Somewhere along the line of unending medical bouts these past years the voices grew quieter. less insistent.  The stories are no longer prodding and pushing to be told.  These days I am the one who has to pull out the whip and get myself into writing.  BITHOK we say--Butt in chair, Hands on the keyboard.  It is very good advice.  Even when the characters were demanding, I found tenacity and perseverance to be a writer’s, at least this one’s, best friend.

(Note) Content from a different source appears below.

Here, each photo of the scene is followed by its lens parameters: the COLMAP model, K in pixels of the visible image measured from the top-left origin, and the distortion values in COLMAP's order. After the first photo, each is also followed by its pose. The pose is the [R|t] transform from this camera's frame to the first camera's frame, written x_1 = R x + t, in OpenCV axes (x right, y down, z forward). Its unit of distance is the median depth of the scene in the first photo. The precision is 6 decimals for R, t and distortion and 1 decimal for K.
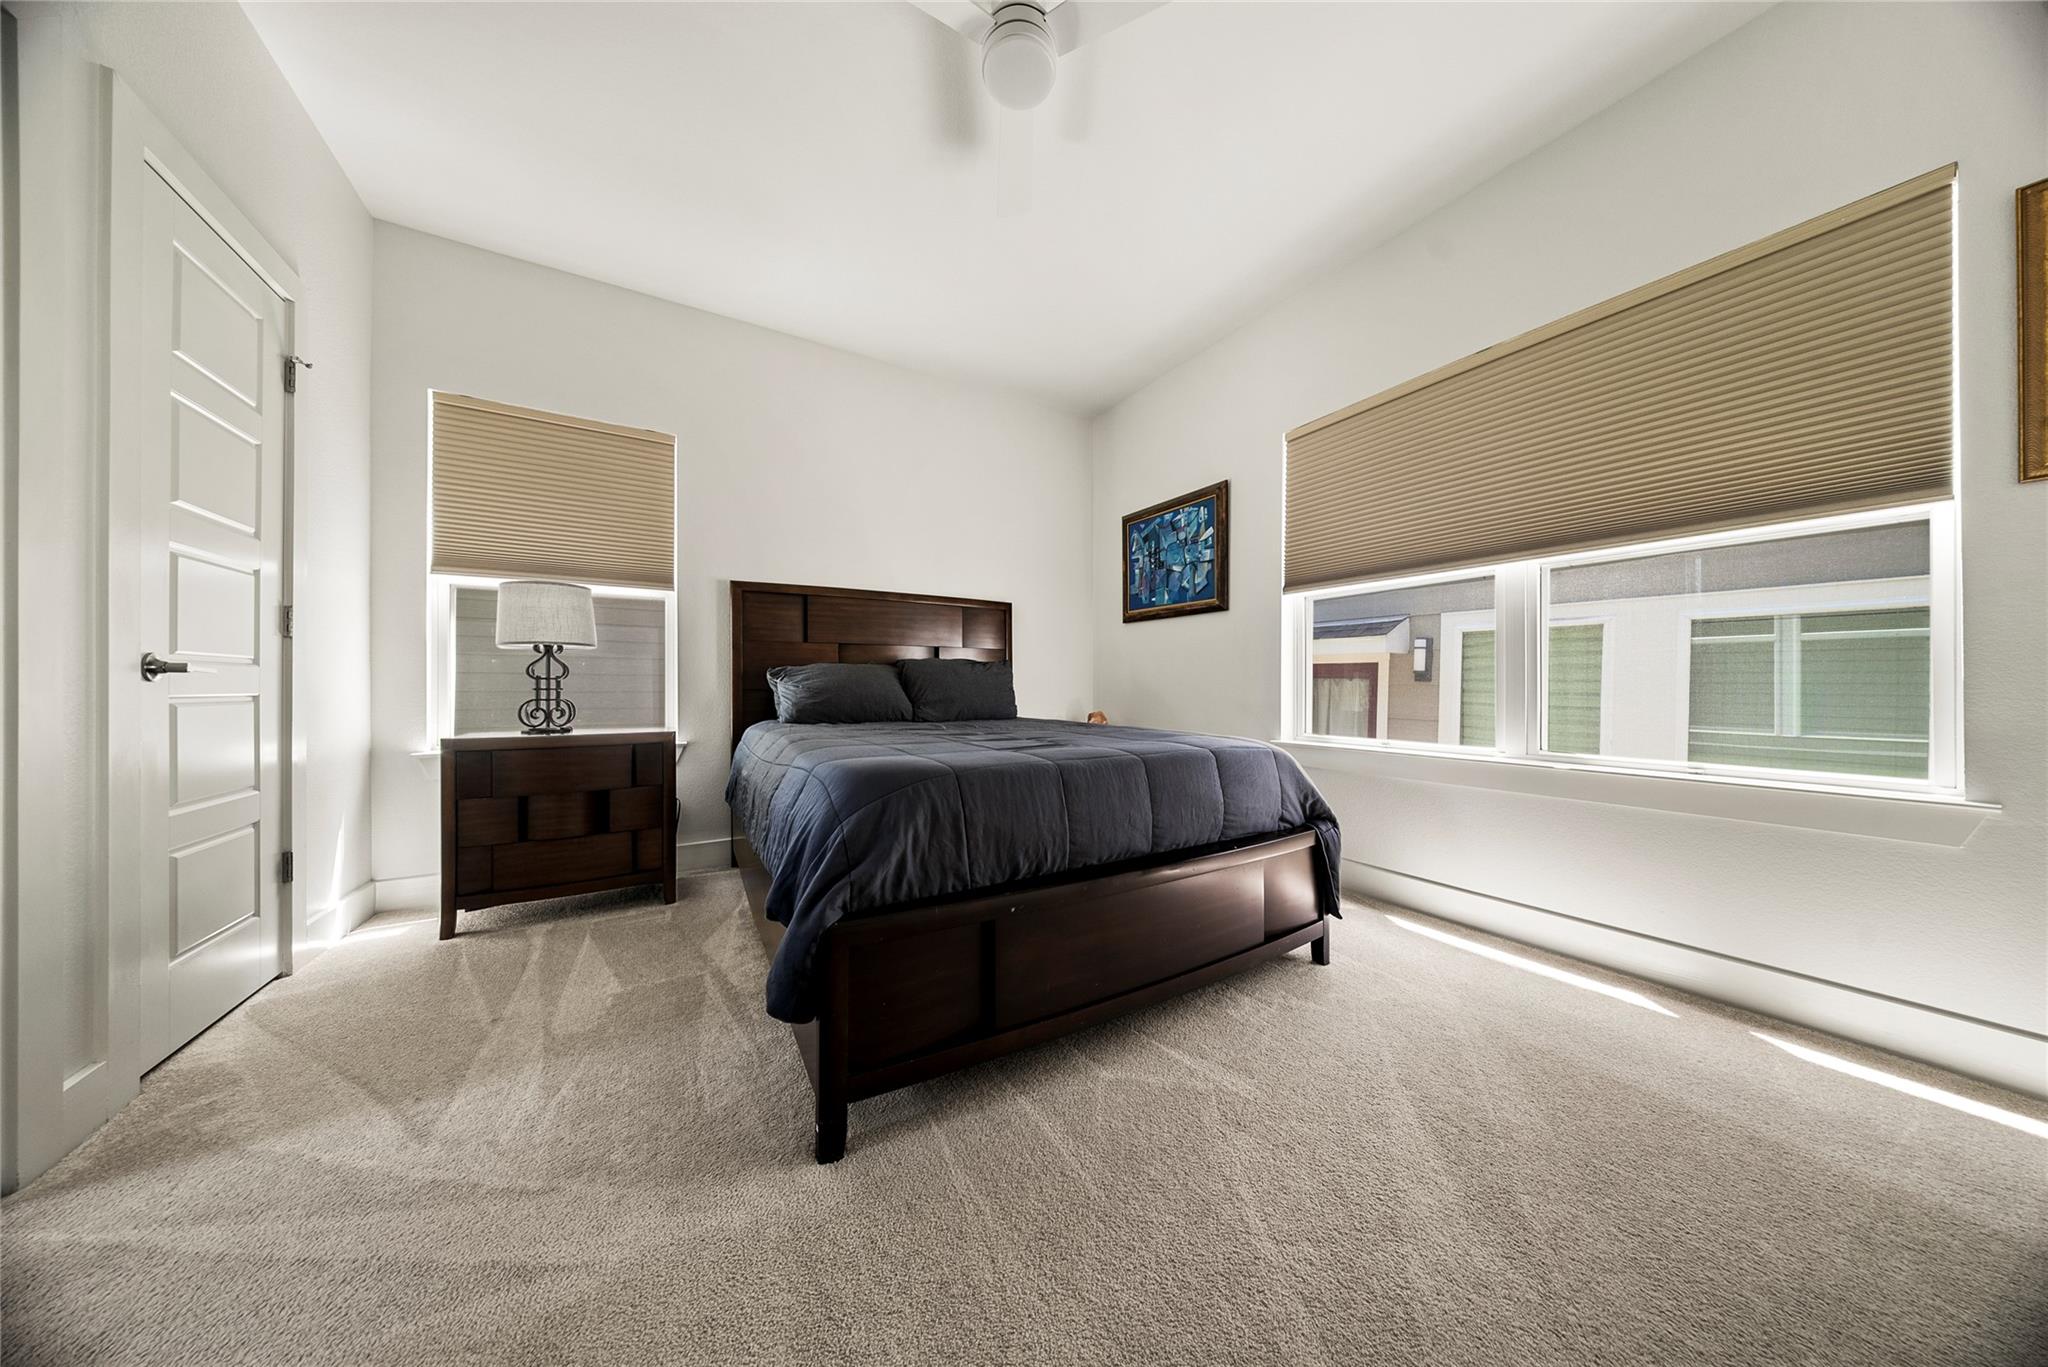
lens RADIAL K [[607.5, 0, 1017.6], [0, 607.5, 685.3], [0, 0, 1]] dist [-0.000542, -0.000970]
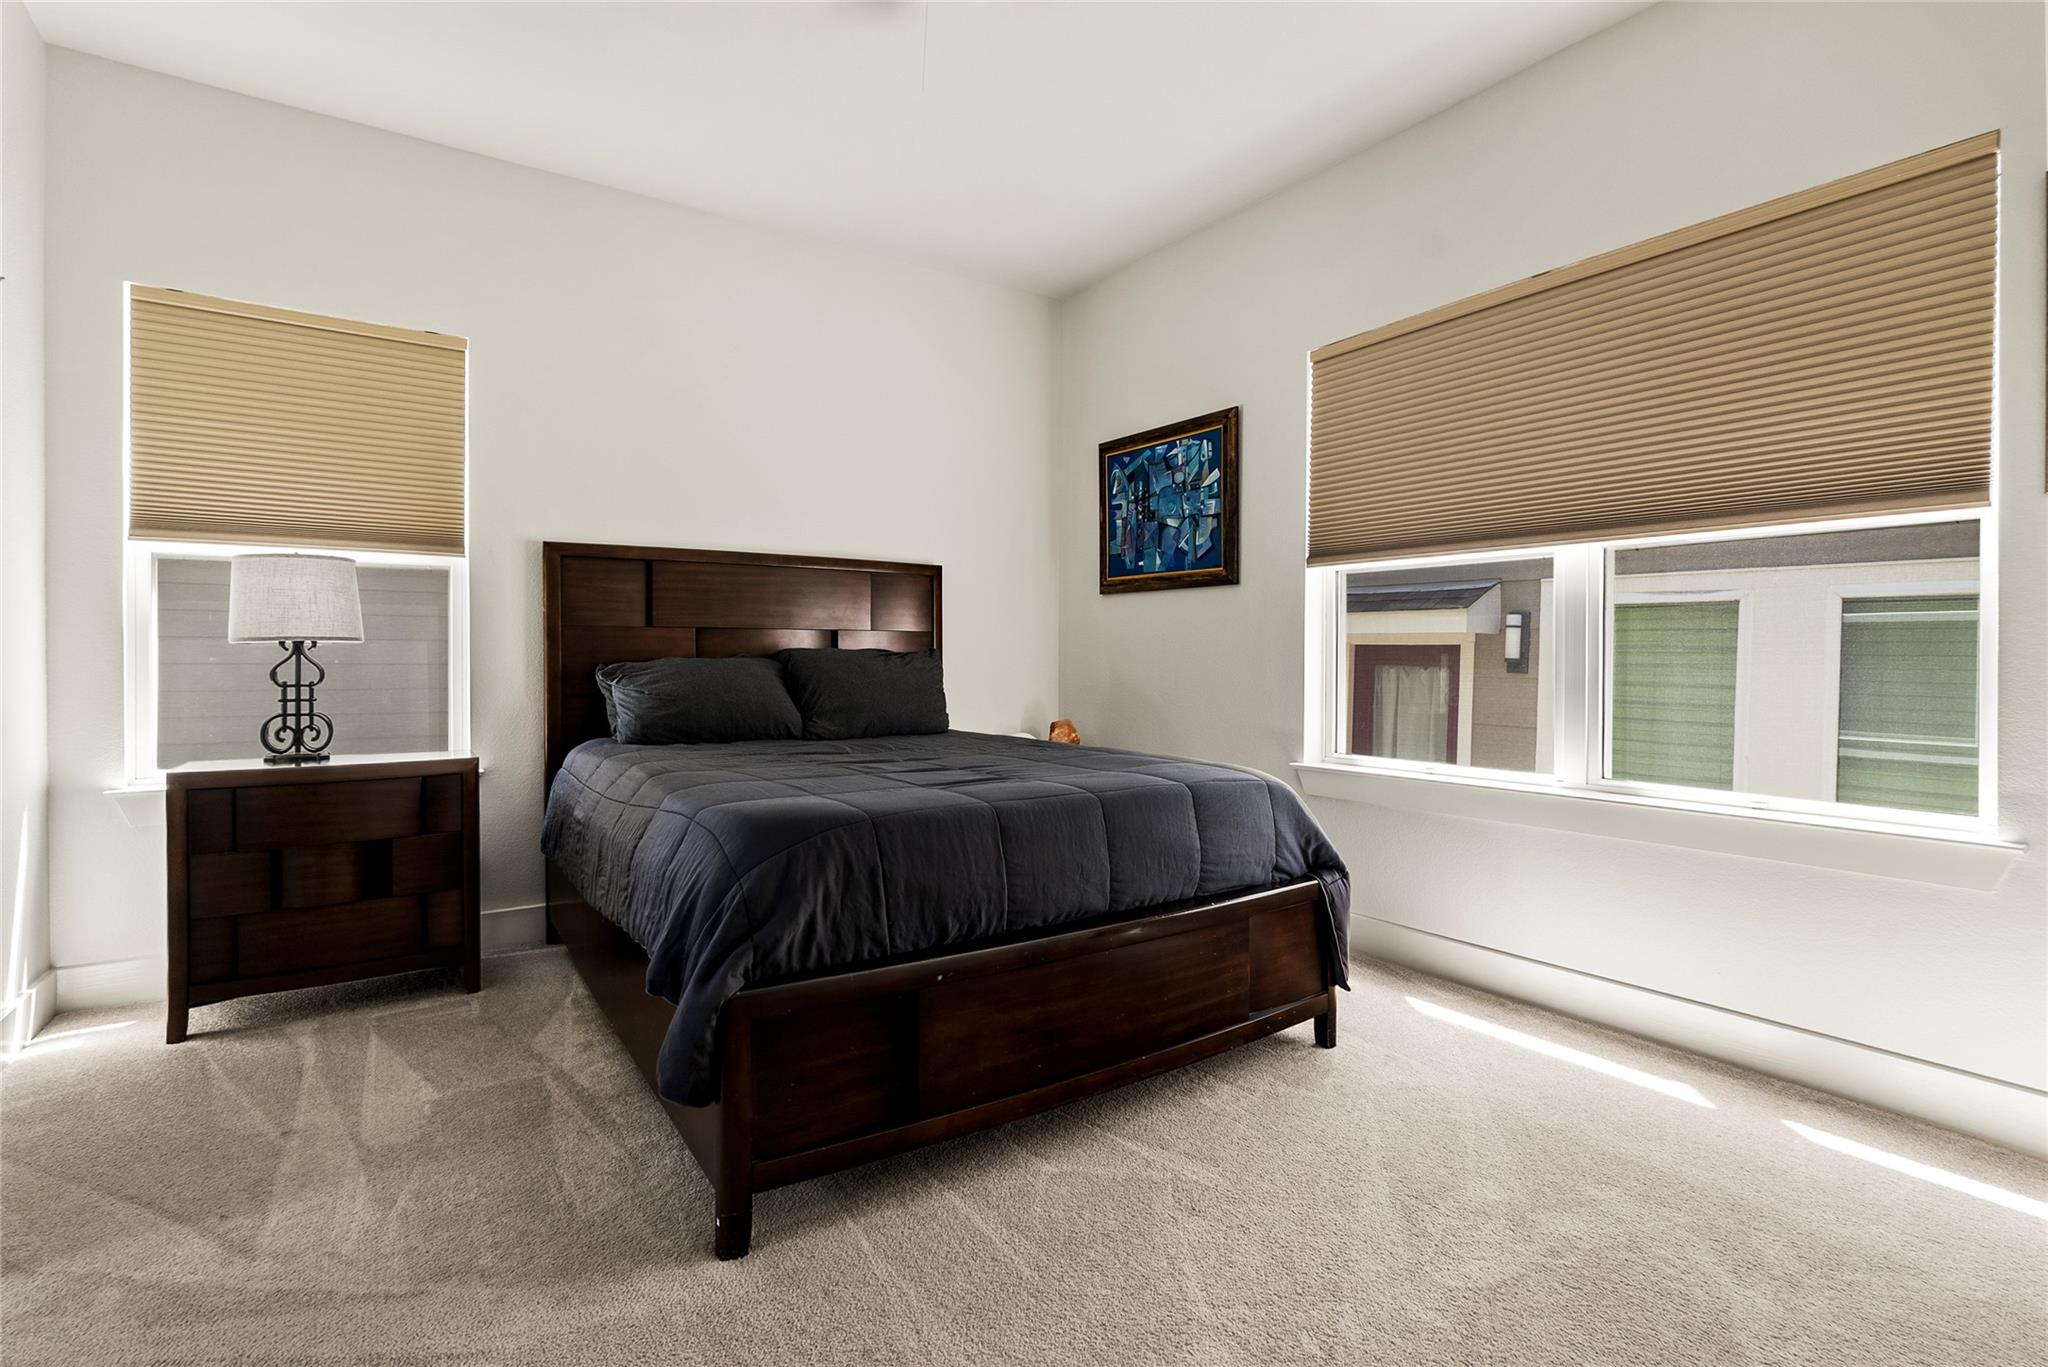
lens RADIAL K [[963.4, 0, 1023.1], [0, 963.4, 669.4], [0, 0, 1]] dist [-0.008927, 0.004214]
pose [[0.997265, 0.003462, 0.073822, 0.004869], [-0.004191, 0.999944, 0.009716, -0.056707], [-0.073784, -0.009999, 0.997224, -0.255425]]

If the book doesn’t get written no one can read it.
Does it matter why I write?  Why anyone writes?  I don’t think so mainly because the “why” is a kaleidoscope of reasons determined by our environment, our mood, where we are at in our lives, and many other things.  Sometimes I write simply to prove I can.  At other times it is to experience the flow of words, the beauty of vocabulary.  Or I write simply because I made a commitment--as in this blog.  I write because others, my sister in particular, expect it.  Through all or despite all of the reasons I write, I learned that writing satisfies something in me.  Last week I started on the fifth book of the Honour series.  With a goal of only a page a day, it’s a pretty wimpy effort, but the voices are growing stronger, the story more demanding.  Sometimes BITHOK is the only way I write.  Whatever works as they say!
Success, praise, whatever you want to call it is another reason to write.  Who isn’t thrilled when someone tells them their book is terrific, or that it helped them through a rough time? I recently received a reminder of this from a compliment on Never to Part, my regency paranormal released last month. Also  Honour’s Choice Book 2 in the Honour Series which is now available was given 4 stars by Donna Brown in May’s RT Book Reviews.  There’s more suspense than romance in the second entry to Vincent’s Honour series, but both keep the reader on the edge as finely-wrought characters tell an exciting tale. Unresolved circumstances leave the reader eager for book three.  
These are some of the reasons I write.  Are some of them your reasons too?